Multi GPU Training

deep_qa.training.multi_gpu.compile_parallel_model(model_builder: typing.Callable[[], deep_qa.training.models.DeepQaModel], compile_arguments: deep_qa.common.params.Params) → deep_qa.training.models.DeepQaModel[source]

This function compiles a multi-gpu version of your model. This is done using data parallelism, by making N copies of the model on the different GPUs, all of which share parameters. Gradients are updated synchronously, using the average gradient from all of the outputs of the various models. This effectively allows you to scale a model up to batch_sizes which cannot fit on a single GPU.

This method returns a “primary” copy of the model, which has had its training function which is run by Keras overridden to be a training function which trains all of the towers of the model. The other towers never have their training functions initialised or used and are completely hidden from the user. The returned model can be serialised in the same way as any other model and has no dependency on multiple gpus being available when it is loaded.

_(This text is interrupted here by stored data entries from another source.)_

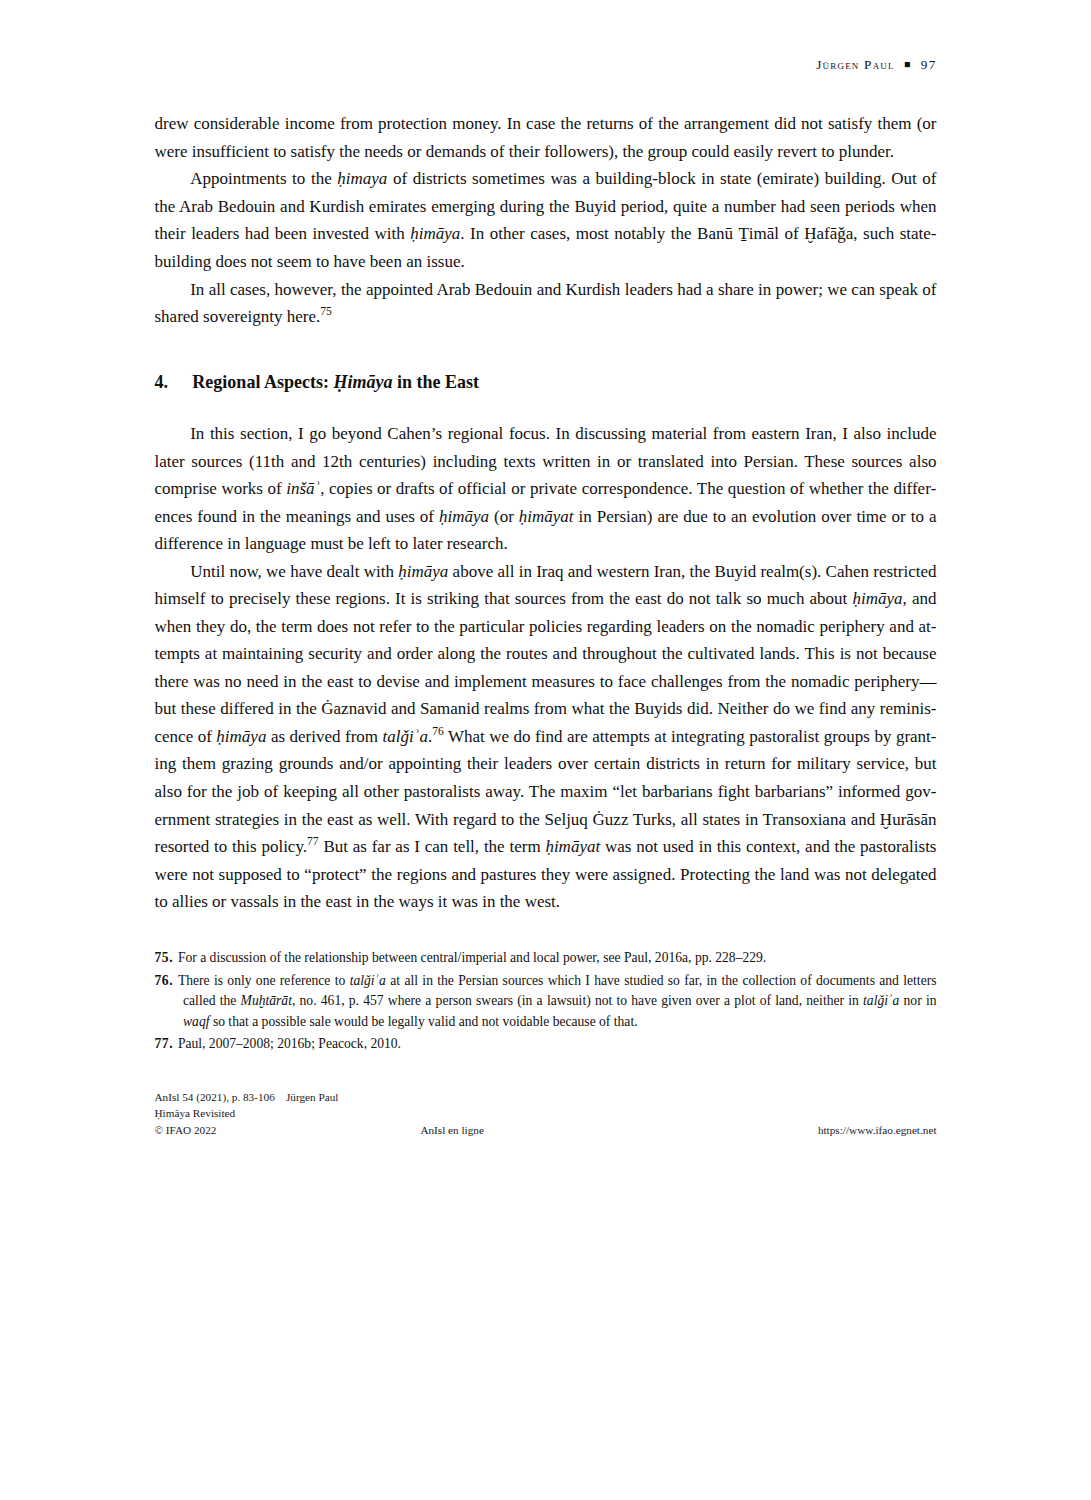Jürgen Paul ■ 97
drew considerable income from protection money. In case the returns of the arrangement did not satisfy them (or were insufficient to satisfy the needs or demands of their followers), the group could easily revert to plunder.
Appointments to the ḥimaya of districts sometimes was a building-block in state (emirate) building. Out of the Arab Bedouin and Kurdish emirates emerging during the Buyid period, quite a number had seen periods when their leaders had been invested with ḥimāya. In other cases, most notably the Banū Ṯimāl of Ḫafāǧa, such state-building does not seem to have been an issue.
In all cases, however, the appointed Arab Bedouin and Kurdish leaders had a share in power; we can speak of shared sovereignty here.75
4. Regional Aspects: Ḥimāya in the East
In this section, I go beyond Cahen’s regional focus. In discussing material from eastern Iran, I also include later sources (11th and 12th centuries) including texts written in or translated into Persian. These sources also comprise works of inšāʾ, copies or drafts of official or private correspondence. The question of whether the differences found in the meanings and uses of ḥimāya (or ḥimāyat in Persian) are due to an evolution over time or to a difference in language must be left to later research.
Until now, we have dealt with ḥimāya above all in Iraq and western Iran, the Buyid realm(s). Cahen restricted himself to precisely these regions. It is striking that sources from the east do not talk so much about ḥimāya, and when they do, the term does not refer to the particular policies regarding leaders on the nomadic periphery and attempts at maintaining security and order along the routes and throughout the cultivated lands. This is not because there was no need in the east to devise and implement measures to face challenges from the nomadic periphery—but these differed in the Ġaznavid and Samanid realms from what the Buyids did. Neither do we find any reminiscence of ḥimāya as derived from talǧiʾa.76 What we do find are attempts at integrating pastoralist groups by granting them grazing grounds and/or appointing their leaders over certain districts in return for military service, but also for the job of keeping all other pastoralists away. The maxim “let barbarians fight barbarians” informed government strategies in the east as well. With regard to the Seljuq Ġuzz Turks, all states in Transoxiana and Ḫurāsān resorted to this policy.77 But as far as I can tell, the term ḥimāyat was not used in this context, and the pastoralists were not supposed to “protect” the regions and pastures they were assigned. Protecting the land was not delegated to allies or vassals in the east in the ways it was in the west.
75. For a discussion of the relationship between central/imperial and local power, see Paul, 2016a, pp. 228–229.
76. There is only one reference to talǧiʾa at all in the Persian sources which I have studied so far, in the collection of documents and letters called the Muḫtārāt, no. 461, p. 457 where a person swears (in a lawsuit) not to have given over a plot of land, neither in talǧiʾa nor in waqf so that a possible sale would be legally valid and not voidable because of that.
77. Paul, 2007–2008; 2016b; Peacock, 2010.
AnIsl 54 (2021), p. 83-106 Jürgen Paul
Ḥimāya Revisited
© IFAO 2022 AnIsl en ligne https://www.ifao.egnet.net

Note that by calling this function, the model_builder function will be called multiple times for the different GPUs. As such, you should be wary of this function having side effects unrelated to building a computation graph.

Parameters:

model_builder: Callable[any, DeepQaModel], required.

A function which returns an uncompiled DeepQaModel.

compile_arguments: Params, required

Model parameters which are passed to compile. These should be the same as if you were building a single GPU model, with the exception of the num_gpus field.

Returns:

The “primary” copy of the DeepQaModel, which holds the training function which

trains all of the copies of the model.